Para colocar en contexto y referente a obra gris (proyectos de infraestructura), los Consejos Departamentales para el Desarrollo Urbano (Codede), que son entes coordinadores departamentales de planificación, reportan que al mes de julio de 2018 hubo una ejecución del gasto de tan sólo el 4%, incluso hay algunos departamentos del país con el 0%.  Esta cifra tan baja, deja sin ejecutar el 96% del gasto de lo que va del año, y que comparado al mes de julio del 2017, donde el nivel de ejecución aproximada fue del  8.49%, obtiene como resultado que este ciclo hay una ejecución menor.

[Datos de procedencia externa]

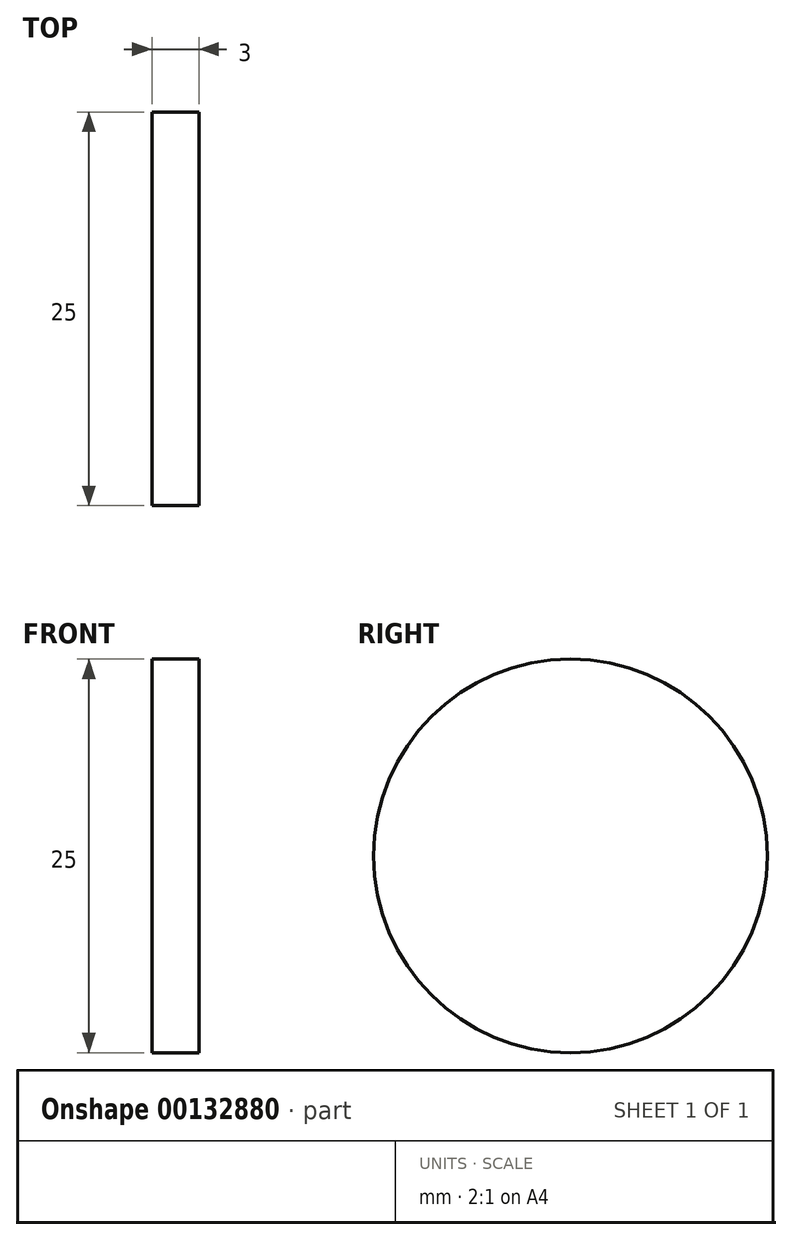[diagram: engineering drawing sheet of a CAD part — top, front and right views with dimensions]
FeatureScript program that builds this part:
annotation { "Feature Type Name" : "Feature", "Feature Type Description" : "" }
export const myFeature = defineFeature(function(context is Context, id is Id, definition is map)
    precondition{}
    {
        {
            var Q0;
            Q0=qCreatedBy(makeId("Right.planeOp"),FACE);
            var sketch = newSketch(context, id + "F0", { "sketchPlane" : qUnion([Q0])});
            skCircle(sketch, "E0", {"center": v(0, 0) * mm, "radius": 12.5 * mm});
            skSolve(sketch);
        }
        {
            var Q0;
            Q0 = qSketchRegion(id + "F0", true);
            extrude(context, id + "F1", {"entities" : qUnion([Q0]), "depth" : 3 * mm});
        }
    });
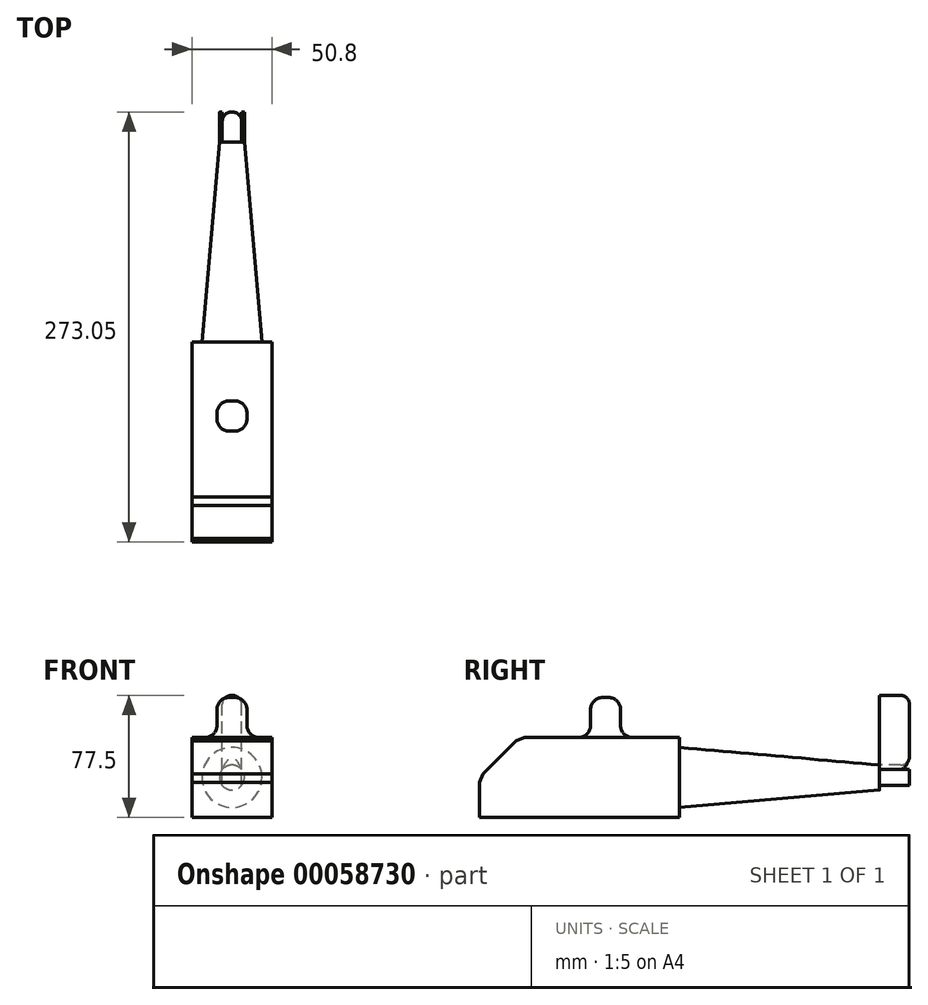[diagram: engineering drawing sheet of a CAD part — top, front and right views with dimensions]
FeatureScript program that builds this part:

Ésta baja ejecución presupuestaria, es una tendencia que marca el presente período, porque la mayoría de departamentos y ministerios de Estado, reflejan una pobre ejecución presupuestaria y el Ministerio de Comunicaciones, Infraestructura y Vivienda, no es la excepción, ya que de enero a abril del presente año, sólo ejecutó el 16.12%. Esta circunstancia posiblemente, es producto de la poca preparación académica y experiencia que poseen las autoridades al mando de la administración pública, quienes por la impericia desconocen cómo agilizar los trámites y procesos para ejecutar el gasto.

En definitiva, es complicado priorizar el gasto para que sea de calidad dentro de la administración pública, más por el hecho que se tienen proyectos de años anteriores aplazados, pero tampoco es secreto que la mayoría de los gastos desarrollados se consuman por interés político, resultado de las negociaciones que se hacen bajo la mesa, dirigidas en la mayoría de ocasiones a enriquecer a los funcionarios públicos y no para beneficiar a la comunidad.

Con esta ineficiencia de administración pública parece que nos quedaremos con muchos “deseos” que las carreteras sean de mejor calidad, porque realmente si no observamos voluntad, creatividad y empoderamiento por parte de quienes son los encargados de ejecutar el presupuesto o bien se formalice un giro en las estrategias de planificación y ejecución desde una perspectiva integral para este rubro, nunca veremos mayores avances.